La aspiración de todo autócrata es la de controlar los modos en los que sus gobernados razonan y a partir de los cuales construyen sus juicios con la finalidad de imponer un pensamiento y una visión única del mundo y de sus problemas. Que la opinión del gobernante sea asumida como la verdad oficial y, de ser posible, como exclusiva e incontestada, es la máxima aspiración autoritaria.
No es casual que todo autoritario asuma al relativismo de las ideas y al pensamiento crítico como fenómenos despreciables y peligrosos, pues abren la puerta a rechazar o cuestionar los puntos de vista que pretenden imponerse desde el poder.
Por eso, todos los gobiernos democráticos se definen, en principio, por su tolerancia a la crítica, a las objeciones y al escrutinio público. En ese sentido, las democracias hacen de las libertades de pensamiento, de expresión y de manifestación de las ideas, uno de sus pilares básicos y, por el contrario, son las primeras libertades que son suprimidas por los autoritarismos.
Uno de los fundamentos del pensamiento y de la expresión es el lenguaje. Controlar o acotar el modo en el que las personas se expresan —o pretender hacerlo— es, en ese sentido, una manera de ejercer una censura también al pensamiento.
Nadie entendió y explicó tan bien ese hecho como George Orwell quien, en 1984 construyó una distopía en la que, en la autoritaria Inglaterra del “Hermano Mayor”, la manipulación del lenguaje a través de la imposición de la “nuevalengua” como el idioma oficial constituía uno de los principales elementos de control del modo de actuar y de pensar de las personas bajo el régimen del imaginario “socialismo inglés” (Socing).
“El propósito de la nuevalengua —escribía Orwell— no era solo proporcionar un medio de expresión a la visión del mundo y los hábitos mentales de los devotos del Socing, sino que fuese imposible cualquier otro modo de pensar. La intención era que… cualquier pensamiento herético —cualquier idea que se separase de los principios del Socing— fuese inconcebible, al menos en la medida en que el pensamiento depende de las palabras… La nuevalengua estaba pensada no para extender, sino para disminuir el alcance del pensamiento, y dicho propósito se lograba de manera indirecta reduciendo al mínimo el número de palabras disponibles.” (1984, Penguin-Random House, México, 2018, pp. 315-316).
Consciente o inconscientemente, el régimen de López Obrador, cuyos rasgos autoritarios son innegables y evidentes, ha venido instrumentando —de manera muy exitosa— una permanente y progresiva vulgarización, reducción y simplificación del lenguaje político que claramente pretende imponer un único modo de razonar y de discutir públicamente los temas públicos.

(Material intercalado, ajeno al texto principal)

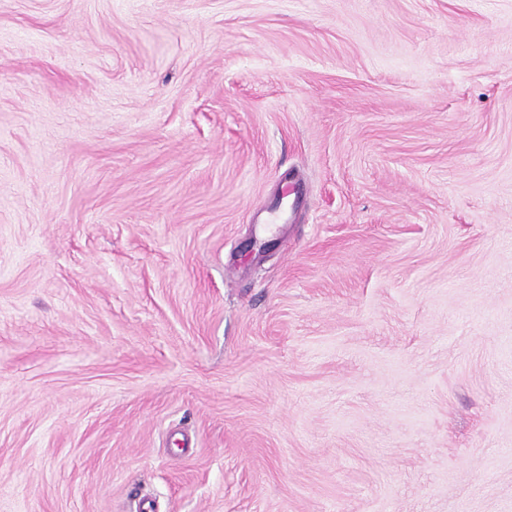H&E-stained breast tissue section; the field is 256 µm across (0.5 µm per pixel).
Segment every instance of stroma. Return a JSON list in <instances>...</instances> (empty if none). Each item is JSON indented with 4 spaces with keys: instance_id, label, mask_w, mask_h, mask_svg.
Here are the masks:
<instances>
[{
    "instance_id": "1",
    "label": "stroma",
    "mask_w": 512,
    "mask_h": 512,
    "mask_svg": "<svg viewBox=\"0 0 512 512\" xmlns=\"http://www.w3.org/2000/svg\"><path fill=\"white\" fill-rule=\"evenodd\" d=\"M140 498L512 512V0H0V512Z\"/></svg>"
}]
</instances>
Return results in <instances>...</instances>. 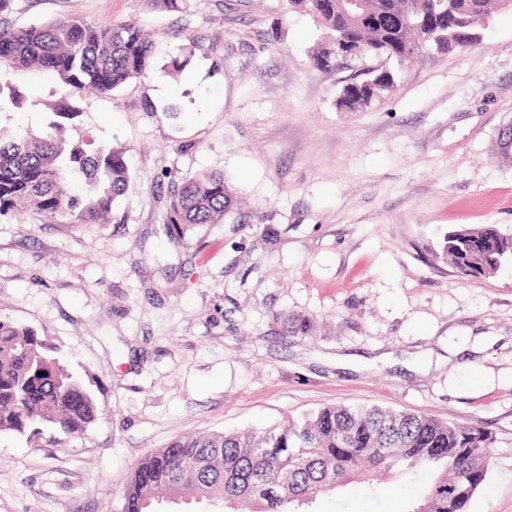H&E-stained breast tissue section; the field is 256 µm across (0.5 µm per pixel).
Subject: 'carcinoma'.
Listing matches in <instances>:
<instances>
[{
  "label": "carcinoma",
  "instance_id": "cac0c4a2",
  "mask_svg": "<svg viewBox=\"0 0 512 512\" xmlns=\"http://www.w3.org/2000/svg\"><path fill=\"white\" fill-rule=\"evenodd\" d=\"M287 10L309 16L333 39L357 29L359 43L401 63L423 48L420 26L445 18L448 54L479 44L480 20L491 17L493 0H367L370 12L390 11L411 22L390 31L357 26L336 13V0H286ZM154 63V44L133 18L95 24L74 17L26 28L0 26V112L26 102L6 79V68L38 65L69 88L53 106L46 129L0 128V215L33 210L68 214L75 224H98L126 194L132 169L124 151L71 135L81 116L75 97L91 89L110 95L144 77ZM318 71L336 69V56L319 44L311 55ZM397 87L392 70L366 73L341 89L336 107L359 111ZM82 190L73 189L76 178ZM239 215L235 189L222 172L187 177L169 191L167 223L178 244L189 228ZM445 255L463 280L498 275L512 263V235L477 225L448 231ZM312 321L287 318L286 331L308 336ZM100 408L91 384L38 333L0 319V433L21 437L53 430L85 432ZM492 438L480 427L456 425L407 411L369 405H330L298 420L262 430L223 431L177 438L132 467L119 512H161L170 495L190 487L201 499L221 501L231 512H300L342 485L351 474L388 472L425 480L409 512H467L486 482Z\"/></svg>",
  "mask_w": 512,
  "mask_h": 512
}]
</instances>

Así, bautizó su movimiento político, con una grandilocuente pretensión histórica: “Cuarta Transformación”. Así impuso conceptos como el de “mañanera” para referirse a su conferencia de prensa diaria. Así ha dividido al mundo entre el “pueblo bueno” (el “movimiento” lo llama) y sus enemigos: “conservadores”, “fifís”, “neoliberales”, “clasistas y racistas”, “privilegiados”, “machuchones”, “neoporfiristas”, “corruptos”, “aspiracionistas”, etc.
Lo peor es que, gracias al potente control de la narrativa pública que ha logrado López Obrador, ha conseguido que la nuevalengua (vulgar, reducida y simplificada) que nos ha impuesto no sólo sea utilizada y repetida por sus acólitos, seguidores y propagandistas más fanáticos, sino también en general por la prensa, la opinión pública y hasta por sus opositores. Hoy prácticamente todos, políticos (morenistas y opositores), funcionarios públicos, articulistas, periodistas y hasta académicos en las universidades, hablan con los términos y con los modos que nos ha impuesto el Presidente.
El hecho no dejaría de ser anecdótico si no mediara la advertencia orwelliana: el primer paso es hacernos hablar como él quiere —donde “él” es el Hermano Mayor, el Presidente, el líder, y sígale usted—; el segundo paso es que razonemos y pensemos como él pretende. Y la verdad es que el modo de discurrir de buena parte de la sociedad y de la clase política es el que AMLO nos ha impuesto.
Yo me he rehusado —y lo sigo haciendo— a hablar como otros quieren que hablemos, no sólo porque caer en ese juego es aceptar una derrota cultural y política, sino porque reivindico mi autonomía y mi democrático derecho a pensar y a hablar distinto.